Required work
Edit the passage below on diamond particle interconnects, starting with the words "Conductive diamond film regions on" and ending with "or the like.", by replacing "reactor" with "chamber".

Text excerpt
FORMATION OF DIAMOND PARTICLE INTERCONNECTS

Abstract

Conductive diamond film regions on a substrate for establishing electrical contact with a surface mount semiconductor package, or the like, is formed by heating the substrate base in a diamond film gas phase deposition reactor, then introducing molecular hydrogen, a carbon bearing gas, and a dopant source into the reactor at a temperature sufficient to produce a conductive polycrystalline diamond layer. Then the polycrystalline diamond layer is etched down to the substrate base in regions where no contact will exist with the surface mount packages to define a desired pattern of conductive polycrystalline diamond in regions of the packages where electrical contact is desired. The substrate is then brought into pressure contact with a surface mount semiconductor package, or the like.

Description

TECHNICAL FIELD

[0002] The invention relates to formation of electrical contacts between an electron device and a substrate and, more particularly, to in-situ formation of conductive diamond film regions for crystalline particle interconnects with an electron device.

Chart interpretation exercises
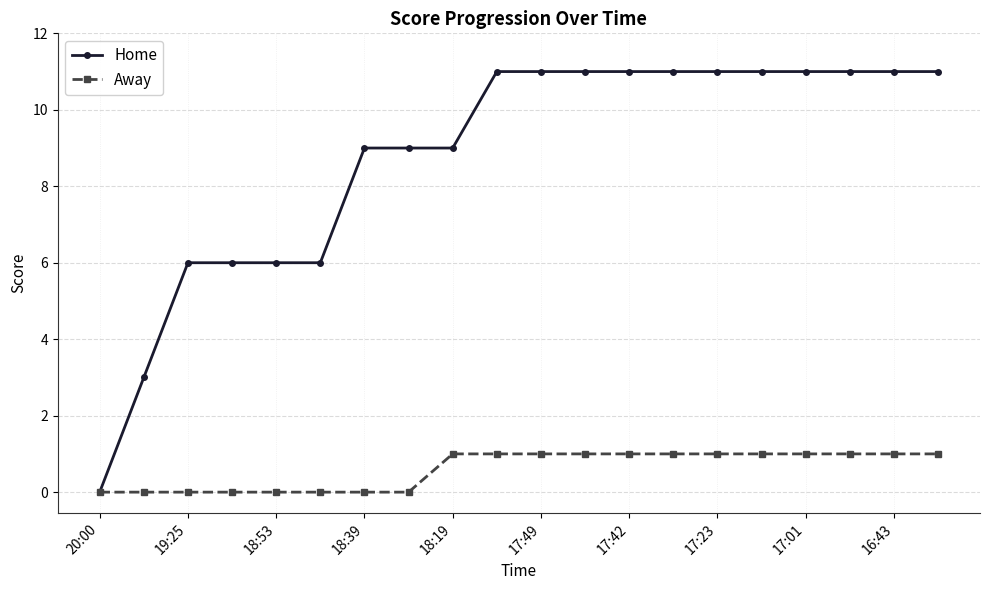

Rank the series by their average value, from highest to lowest.

Home, Away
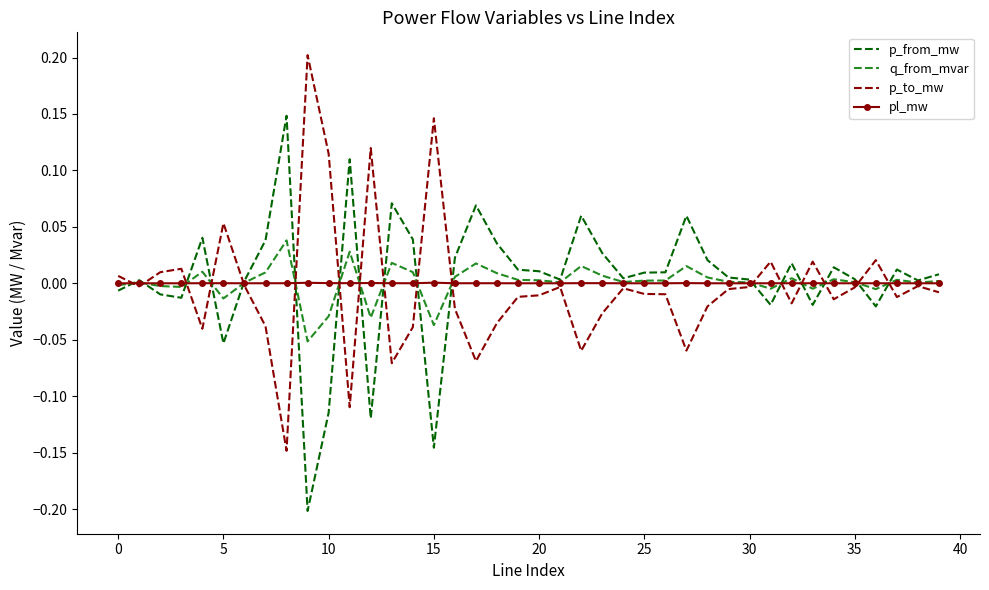

At 10, list the series in order from smallest to largest.

p_from_mw, q_from_mvar, pl_mw, p_to_mw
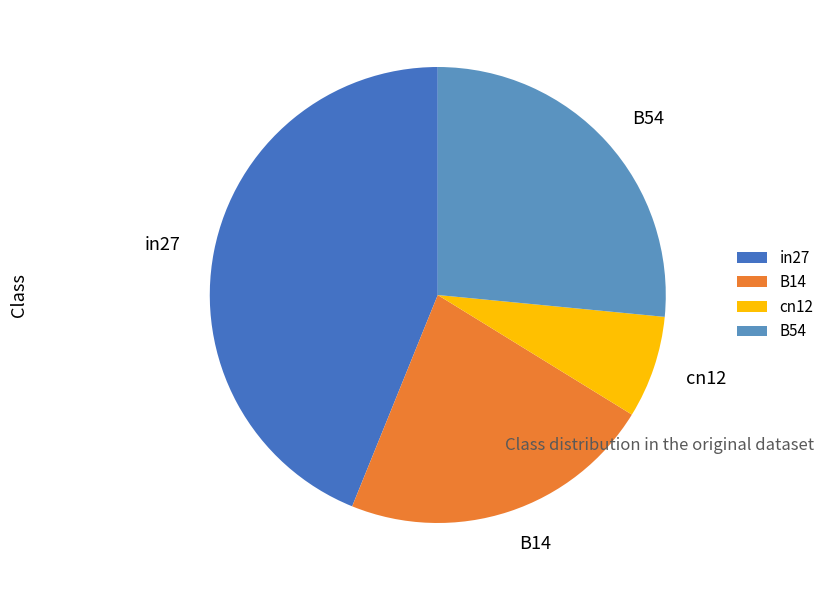

Rank the categories by value from highest to lowest.

in27, B54, B14, cn12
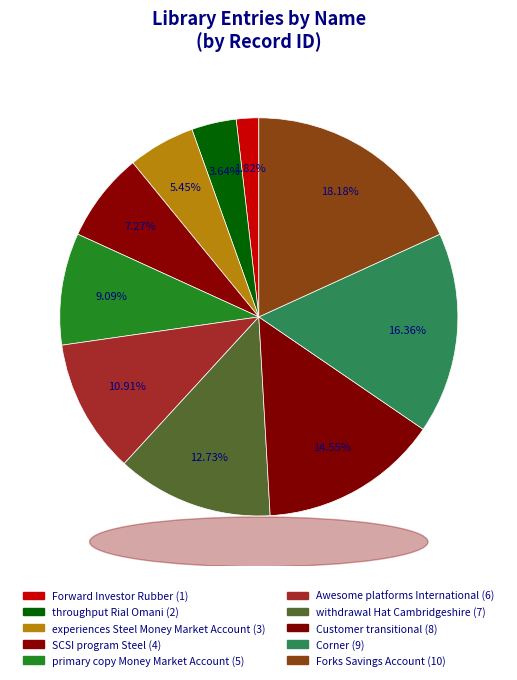

Which has a higher value, Awesome platforms International or throughput Rial Omani?

Awesome platforms International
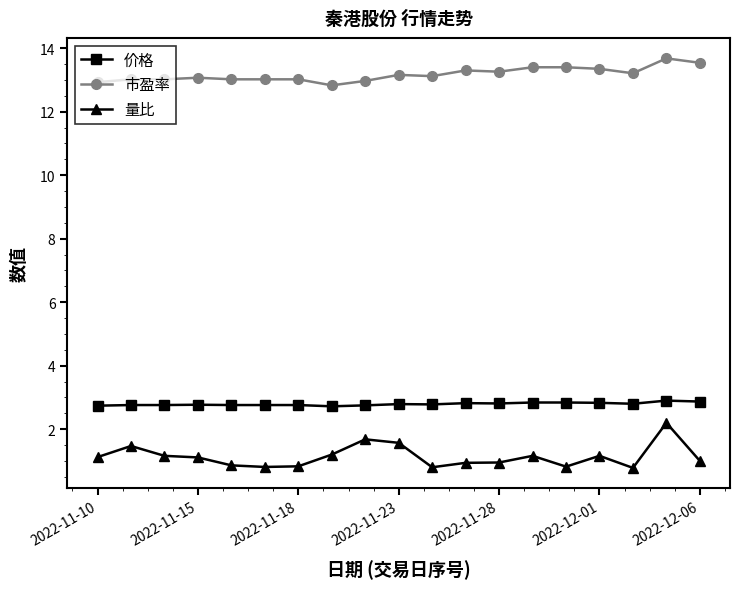

Does the chart display data point markers on the line(s)?

Yes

Reply to the task
Conductive diamond film regions on a substrate for establishing electrical contact with a surface mount semiconductor package, or the like, is formed by heating the substrate base in a diamond film gas phase deposition chamber, then introducing molecular hydrogen, a carbon bearing gas, and a dopant source into the chamber at a temperature sufficient to produce a conductive polycrystalline diamond layer. Then the polycrystalline diamond layer is etched down to the substrate base in regions where no contact will exist with the surface mount packages to define a desired pattern of conductive polycrystalline diamond in regions of the packages where electrical contact is desired. The substrate is then brought into pressure contact with a surface mount semiconductor package, or the like.